CATANIA – Il processo Ippocampo è da rifare. La Cassazione ha annullato con rinvio la sentenza d’appello che aveva portato alla condanna dei vertici di ‘sangue’ del clan Mazzei di Catania. La corrente corleonese della famiglia catanese di Cosa nostra, per intenderci. Si torna indietro dunque. La decisione di oggi della Suprema Corte significa che si dovrà nuovamente celebrare il processo di secondo grado. Senza le motivazioni, che saranno depositate tra qualche tempo, non è possibile comprendere quale sia la ragione che abbia portato a una decisione così tranciante.
Il commento dei difensori
Non nasconde la sua soddisfazione l’avvocato Francesco Antille, tra i difensori che hanno fatto ricorso. “Dopo anni di corretto confronto processuale la Suprema Corte ha riconosciuto la fondatezza delle tesi difensive”, commenta. “La Corte di Cassazione – dichiara invece a LiveSicilia l’avvocato Salvo Pace – ha integralmente annullato la sentenza Ippocampo. Molte le ragioni che possono avere indotto a tale decisione: questioni procedurali ma anche questioni di merito. È stata un fatica difensiva che ha richiesto da parte dei difensori uno straordinario impegno. Per le questioni trattate, per le eccezioni sollevate, per il forse inevitabile pregiudizio nei confronti di chi porta il cognome Mazzei e di conseguenza rimanda ai “corleonesi”. Però i giudici della Suprema Corte hanno in scienza e coscienza dimostrato – conclude Pace – che questo Paese è ancora uno stato di diritto”. Il collegio difensivo è composto inoltre dagli avvocati Valerio Vianello, Giuseppe Rapisarda, Margherita Ferraro ed Enza Pirracchio.
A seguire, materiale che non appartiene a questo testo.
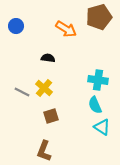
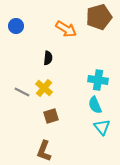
black semicircle: rotated 88 degrees clockwise
cyan triangle: rotated 18 degrees clockwise
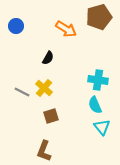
black semicircle: rotated 24 degrees clockwise
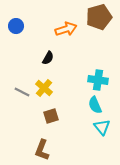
orange arrow: rotated 50 degrees counterclockwise
brown L-shape: moved 2 px left, 1 px up
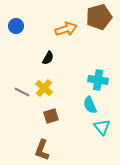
cyan semicircle: moved 5 px left
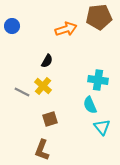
brown pentagon: rotated 10 degrees clockwise
blue circle: moved 4 px left
black semicircle: moved 1 px left, 3 px down
yellow cross: moved 1 px left, 2 px up
brown square: moved 1 px left, 3 px down
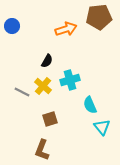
cyan cross: moved 28 px left; rotated 24 degrees counterclockwise
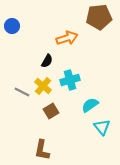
orange arrow: moved 1 px right, 9 px down
cyan semicircle: rotated 78 degrees clockwise
brown square: moved 1 px right, 8 px up; rotated 14 degrees counterclockwise
brown L-shape: rotated 10 degrees counterclockwise
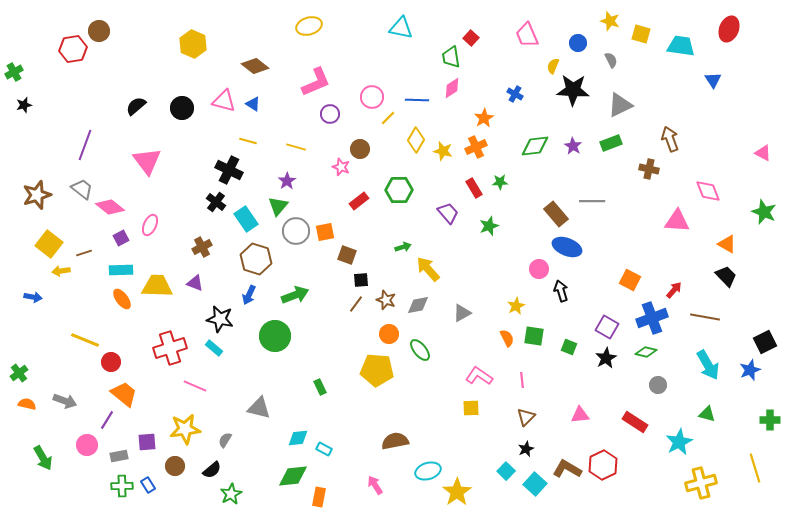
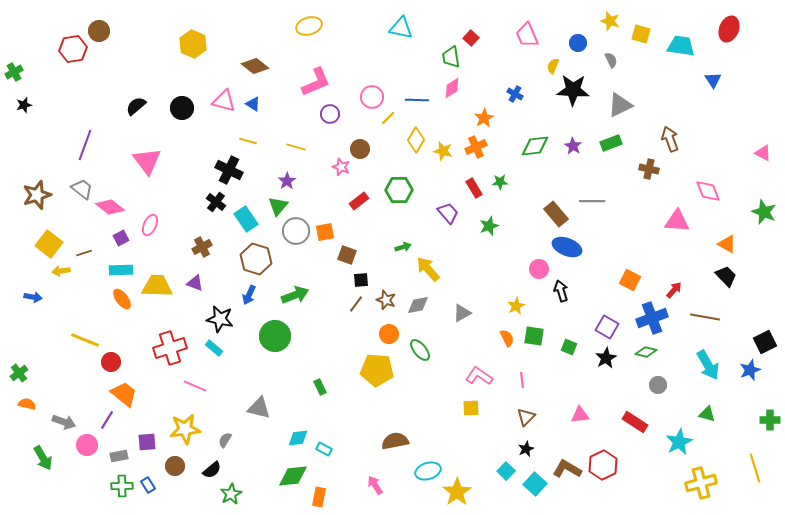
gray arrow at (65, 401): moved 1 px left, 21 px down
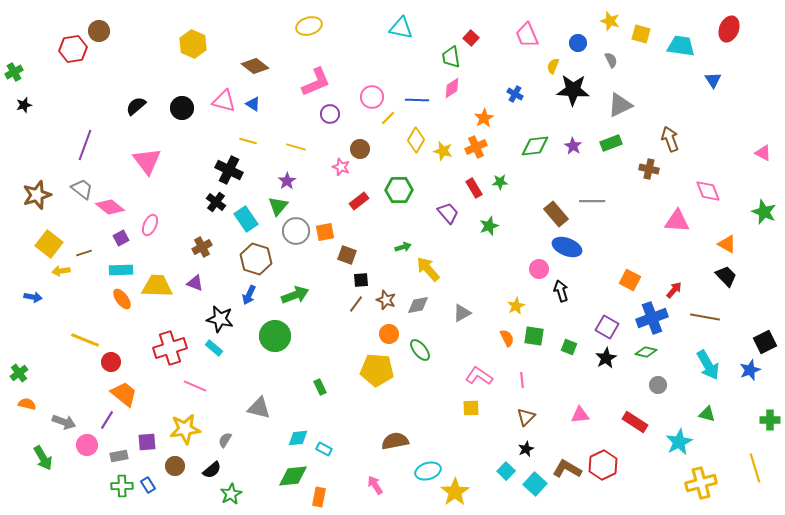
yellow star at (457, 492): moved 2 px left
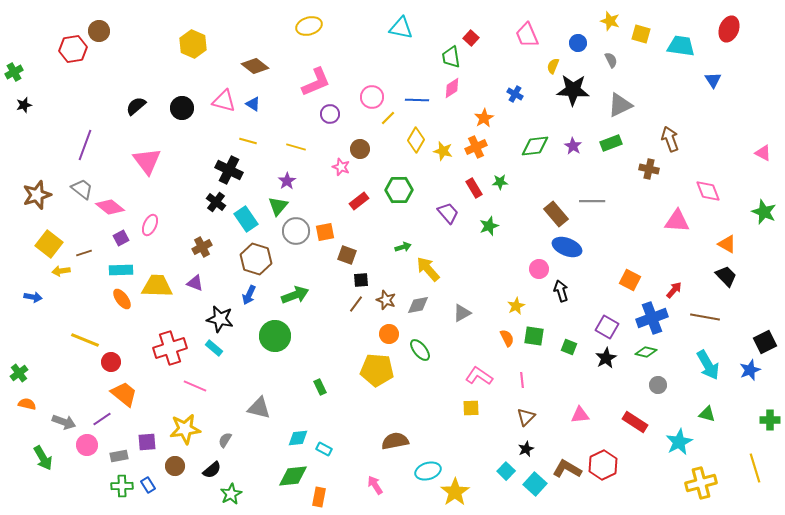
purple line at (107, 420): moved 5 px left, 1 px up; rotated 24 degrees clockwise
L’inchiesta e la sentenza d’appello
Il processo ha fotografato gli affari dei Mazzei, conosciuti nella malavita come Carcagnusi. Un’indagine che principalmente ha ricostruito le attività illecite del clan inerenti il traffico di droga. In appello (la Corte ha quasi in toto confermato la sentenza di primo grado) le condanne sono state pesantissime: Nuccio Mazzei a 30 anni, Giovanni Galati Massaro a 16 anni di reclusione, Prospero Riccombeni a 13 anni, Gioacchino Intravaia, il cognato del capomafia, a 11 anni, 9 anni ciascuno per Rosa Morace, moglie di Santo (il boss dei boss rinchiuso al 41bis) e mamma di Nuccio Mazzei, Michele Di Grazia, Gaetano Pellegrino, detto u Funciutu (fratello dell’ex consigliere comunale Riccardo rinviato a giudizio per corruzione elettorale e archiviato – tre volte – per voto di scambio politico mafioso), ed infine 3 anni, 6 mesi e 20 giorni a Michele Di Grazia. Quella sentenza è stata, dunque, annullata. Gli atti torneranno al secondo piano del Palazzo di Giustizia di piazza Verga dove si dovrà nuovamente celebrare il processo di secondo grado davanti a una sezione diversa della Corte d’Appello di Catania. Si ricomincia dal secondo tempo.